If you are involved in financial markets or business decisions at any level, you will likely have come across the term “Financial Modeling”. Throughout the course of these experiences, you may have come to wonder what exactly financial modeling is, and how it is used within business.
Financial modeling is essentially a tool or process, run through, and displayed as a spreadsheet (most likely excel) which summarizes the financial position of a business, and can also detail the impact of future decisions or fiscal events in relation to the current financial position of a business.
What is Financial Modeling Used For?
Financial modeling is a key tool for many sectors with a business. It charts the overall financial position of a company and every aspect of how this is broken down. Top level executives may use financial modeling to chart the impact of any major decisions or changes upcoming within the company. The outcome of this process and how it affects the model can make or break the decision in many cases.
From a macroeconomic perspective, financial modeling may also be used to gain insight into how changes in government fiscal policy or other external issues could have on a company.
Mergers and acquisitions may also live or die depending upon the outcome of certain financial models relating to profitability and the overall impact on competitiveness and the bottom line.
Ultimately, financial modeling is one of the most utilized mechanisms to analyze the financial position of a company at any given time and is used both internally, and externally.
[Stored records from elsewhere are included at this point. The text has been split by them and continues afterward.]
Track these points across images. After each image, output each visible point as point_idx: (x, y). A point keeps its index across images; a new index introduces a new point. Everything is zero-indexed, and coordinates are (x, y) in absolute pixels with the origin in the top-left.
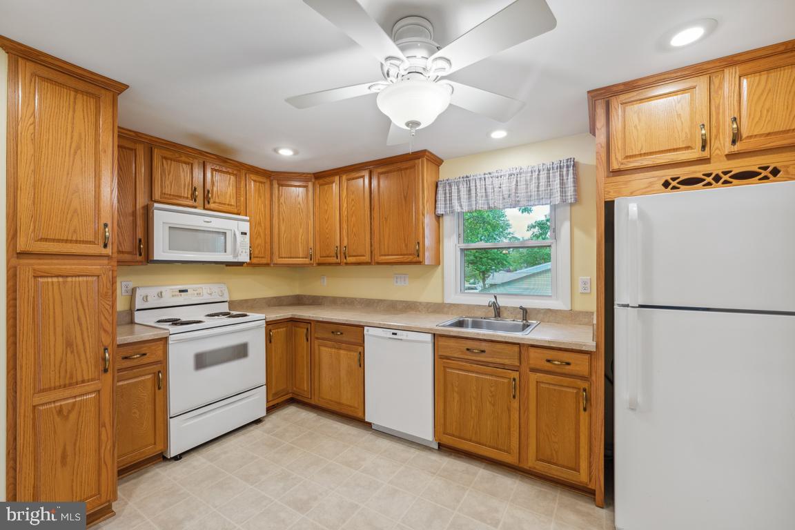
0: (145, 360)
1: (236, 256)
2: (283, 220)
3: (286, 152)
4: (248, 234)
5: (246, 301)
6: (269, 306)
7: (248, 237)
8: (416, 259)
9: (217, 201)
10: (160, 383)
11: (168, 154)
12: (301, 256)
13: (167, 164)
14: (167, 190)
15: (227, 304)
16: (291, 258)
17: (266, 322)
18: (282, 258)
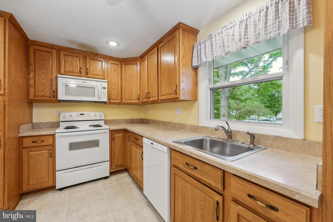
0: (43, 144)
1: (99, 99)
2: (127, 82)
3: (113, 44)
4: (107, 88)
5: (114, 120)
6: (126, 123)
7: (106, 89)
8: (175, 96)
9: (92, 73)
10: (52, 155)
11: (67, 53)
12: (134, 99)
13: (67, 58)
14: (67, 69)
15: (103, 121)
16: (130, 100)
17: (110, 130)
18: (126, 100)
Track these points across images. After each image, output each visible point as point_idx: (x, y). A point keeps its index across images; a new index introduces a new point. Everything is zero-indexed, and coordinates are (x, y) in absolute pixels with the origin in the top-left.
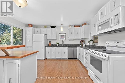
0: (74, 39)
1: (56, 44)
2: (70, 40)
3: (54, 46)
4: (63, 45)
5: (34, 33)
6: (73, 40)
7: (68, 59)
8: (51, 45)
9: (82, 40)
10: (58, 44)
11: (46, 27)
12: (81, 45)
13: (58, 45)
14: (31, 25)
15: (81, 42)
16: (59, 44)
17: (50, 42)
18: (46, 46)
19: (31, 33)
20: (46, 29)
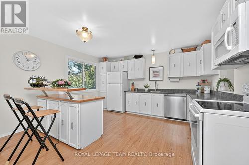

How Financial Modeling be Beneficial
There are various types of financial model in use during regular business practice; the likelihood is you have encountered many of these such as discounted cash flow analysis. Although these models are executed as spreadsheets, it does not mean they are simple or basic in any way. Modeling can be very useful thanks to some of the following characteristics:
Relationships within the Model
Any financial model is not just a stand-alone calculation. There are ongoing dependencies and assumptions within every financial model. These are the things which allow it to function in such a dynamic fashion, and produce accurate results when changes are made. This can save both time and money for businesses where one or two financial models can accurately predict the outcome of a given decision.
Ability to Test Situations
Implementing the correct financial model which is well-designed and executed, can allow businesses to test out potential strategies and how they may impact the company. This can all be done via the model. Making these projections without having to take live risk can be a very valuable tool for any business.
Forecasting Future Needs
As well as a firm’s current position, financial modeling can help to forecast the future position of a company based on the data inputs. This can allow directors or anyone else concerned to anticipate potential problems which may arise. These kinds of forecasts can be used to particularly good effect when trying to gauge value and the share price within a company. Supply chain managers and logistics may also benefit from certain types of financial model forecasts.
More than just a spreadsheet. This is the tag line which should be attached to financial modeling. These models perform a clear and integral function within everyday business decisions. Used by businesses around the world, they are the lifeblood of success for many. This is worth considering if you are starting a business or thinking of introducing the use of financial modeling on an level.